Nothing appeared to be wrong with him until at about 1 ½ weeks old he suddenly forgot how to swallow. His pediatrician sent us directly to TCH where a CAT scan revealed lissencephaly meaning smooth brain.
My husband had been in Europe and came straight to the hospital from the airport. The neurologist was completely unhelpful. When bombarded with my questionings, he replied, "Let's just put it this way, your child will never be normal."
My premonitions had been correct. Raising Isaac would not be the same as the other children.
During the hospital stay our son remembered how to swallow again so they let us go home. We left the hospital knowing little and didn't have time to worry about it with my in-laws visiting from out of state.
After all the hustle and bustle settled down, I started to research lissencephaly on the internet. What I found there tore me apart: expect a shortened life span, severe retardation, and many many medical problems. I was devastated. I cried for days.
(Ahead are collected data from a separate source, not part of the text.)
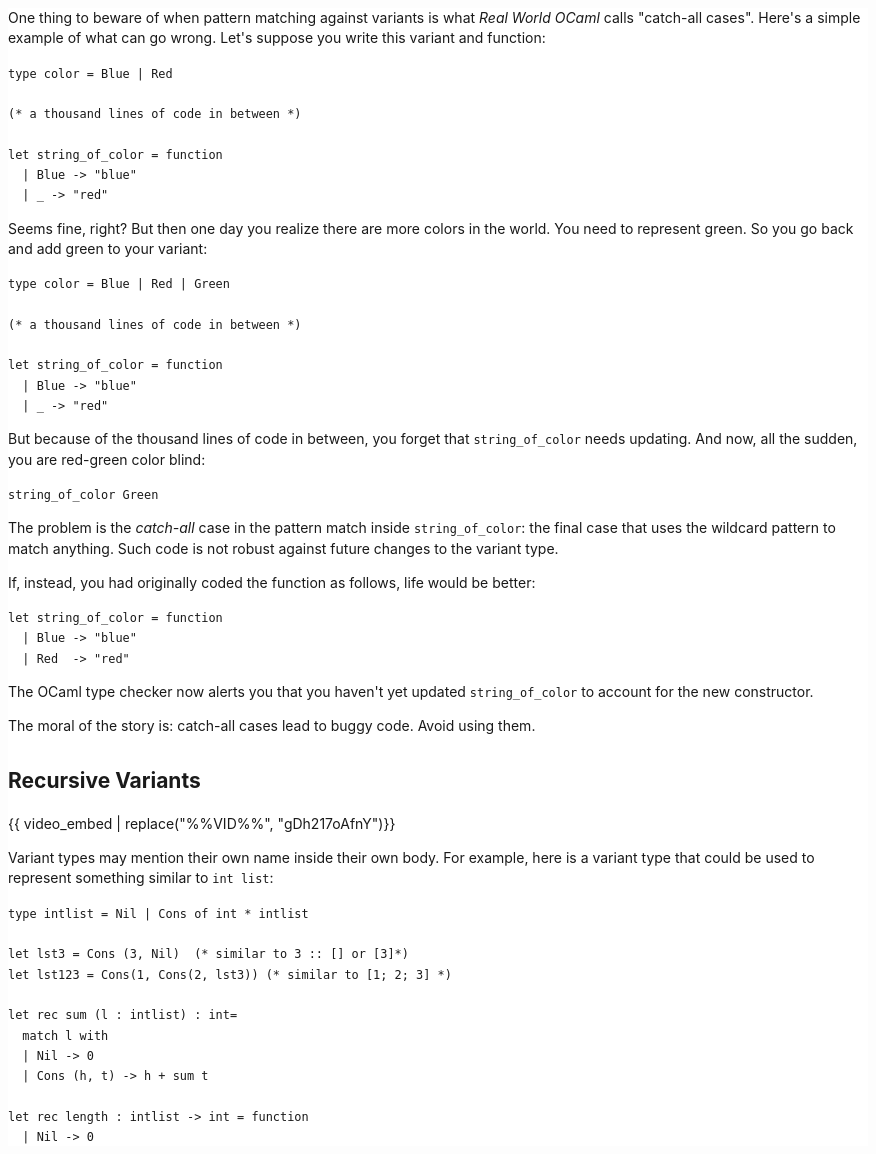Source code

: One thing to beware of when pattern matching against variants is what *Real
World OCaml* calls "catch-all cases". Here's a simple example of what can go
wrong. Let's suppose you write this variant and function:
```{code-cell} ocaml
type color = Blue | Red

(* a thousand lines of code in between *)

let string_of_color = function
  | Blue -> "blue"
  | _ -> "red"
```
Seems fine, right?  But then one day you realize there are more colors
in the world.  You need to represent green.  So you go back and add green
to your variant:
```{code-cell} ocaml
type color = Blue | Red | Green

(* a thousand lines of code in between *)

let string_of_color = function
  | Blue -> "blue"
  | _ -> "red"
```
But because of the thousand lines of code in between, you forget that
`string_of_color` needs updating.  And now, all the sudden, you are
red-green color blind:
```{code-cell} ocaml
string_of_color Green
```
The problem is the *catch-all* case in the pattern match inside
`string_of_color`: the final case that uses the wildcard pattern to match
anything. Such code is not robust against future changes to the variant type.

If, instead, you had originally coded the function as follows, life would be
better:
```{code-cell} ocaml
let string_of_color = function
  | Blue -> "blue"
  | Red  -> "red"
```
The OCaml type checker now alerts you that you haven't yet updated
`string_of_color` to account for the new constructor.

The moral of the story is: catch-all cases lead to buggy code. Avoid using them.

## Recursive Variants

{{ video_embed | replace("%%VID%%", "gDh217oAfnY")}}

Variant types may mention their own name inside their own body. For example,
here is a variant type that could be used to represent something similar to
`int list`:
```{code-cell} ocaml
type intlist = Nil | Cons of int * intlist

let lst3 = Cons (3, Nil)  (* similar to 3 :: [] or [3]*)
let lst123 = Cons(1, Cons(2, lst3)) (* similar to [1; 2; 3] *)

let rec sum (l : intlist) : int=
  match l with
  | Nil -> 0
  | Cons (h, t) -> h + sum t

let rec length : intlist -> int = function
  | Nil -> 0
```

[core]: https://ocaml.org/manual/core.html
When the adoption agency found out, they offered to terminate the adoption. Not on your life; I didn't consider it for a second. This was our son; we wouldn't throw him away because he wasn't perfect. He did quite well for the first 4 months of his life. He even smiled.
Then, during the end of April, the infantile spasm seizures started. They increased in duration and intensity. The medicine prescribed did nothing to alleviate the seizures. The seizures stole his smile, his ability to move and his ability to swallow.
The judge, hearing about Isaac at the parental rights termination hearing, waived the 6 month adoption waiting period required in Texas, thus opening the way for his immediate adoption into our family. He ended up in the hospital with aspiration pneumonia and subsequently got a permanent feeding tube placed in his stomach.
The seizures continued to wrack his body. There were times we didn't know if he would make it. Then in September, my husband was able to acquire a non FDA
approved drug in Europe that almost completely controlled the seizures.
Isaac's quality of life has improved immensely. Isaac just celebrated his first birthday. He continues to be plagued by seizures, but they are no longer life threatening. He functions on less than a new born level. He has never regained his smile or ability to use or control his limbs. He has partial vision loss. He does not eat by mouth. His neurologist believes his condition is hereditary and not caused by the birth mother's drug use.
We continue to send letters and pictures to his birth family. I have nothing but love and respect for them. I am forever grateful that his birth mother entrusted him to our family.
His 5 siblings adore, love and protect him. His father dotes on him. I have been through h--- and back with him, and I wouldn't have it any other way. I love him with every fiber of my being.